L’Arabie saoudite, forte de ses pétrodollars, fait déjà le forcing. La ville méridionale de Busan, en Corée du Sud, talonne les Saoudiens. À moins qu’une candidature inattendue ne s’impose à l’arrache: celle de Kiev, la capitale de l’Ukraine qui rêve de conclure ainsi sa décennie de souffrance et de guerre. Le gouvernement ukrainien a déposé in extremis un dossier. Bien joué, car de nombreux chefs d’État et de gouvernement sont à Paris cette semaine pour un autre sommet: celui sur un nouveau pacte financier mondial organisé jeudi et vendredi par Emmanuel Macron.
Et les contrats dans tout ça?
Et les contrats dans tout ça? La colère de Giorgia Meloni, persuadée que les Français font le jeu de Riyad pour mieux vendre des armes à l’Arabie saoudite, s’est répandue comme une traînée de poudre. Tout cela avant leur rencontre prévue ce mardi soir à l’Élysée. De quoi ajouter aux difficultés entre Paris et Rome, notamment sur le dossier très sensible des migrants. Ou bien déjà, lorsqu'en février, Emmanuel Macron ne l’avait pas conviée lors de la première visite du président Ukrainien Zelensky aux côtés du chancelier allemand Olaf Scholz.

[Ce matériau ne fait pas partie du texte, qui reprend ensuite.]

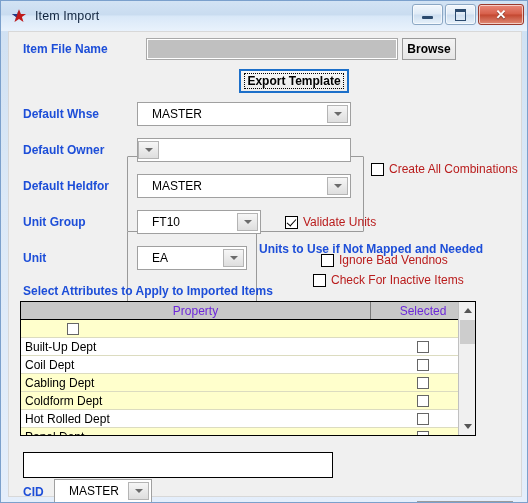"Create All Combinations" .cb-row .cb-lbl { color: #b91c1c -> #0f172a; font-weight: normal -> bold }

La presse italienne a évidemment raconté par le menu la réception organisée au Grand palais éphémère par les Saoudiens, en présence du prince héritier Mohammed ben Salmane. «La France a prévu de soutenir la candidature de l’Arabie saoudite», affirmait mardi le quotidien européen «Politico». Voilà qui a peu de chance de contribuer à l’apaisement des relations avec l’Italie. Alors que l’Union européenne a déjà accordé un soutien informel à la candidature italienne.
Meloni veut le soutien de Bruxelles
Fait étonnant de la part d’une souverainiste aussi affirmée que Giorgia Meloni, c’est à Bruxelles que celle-ci cherche des soutiens, sur le thème de la «revanche de l’Europe». «Tout le monde dit que l’Europe est en train de sortir de l’Histoire, voilà l’occasion rêvée de prouver que c’est faux», notait récemment le ministre italien des Affaires étrangères Antonio Tajani. Paris, pour mémoire, avait abandonné le projet d’organiser l’Exposition universelle de 2025, ayant déjà sur les bras les Jeux olympiques d’été en 2024. «Avec le soutien de tous les États membres de l’UE, le choix de Rome serait un succès pour l’ensemble de l’Union européenne», peut-on lire sur un document de la présidence du conseil italienne, remis à la presse.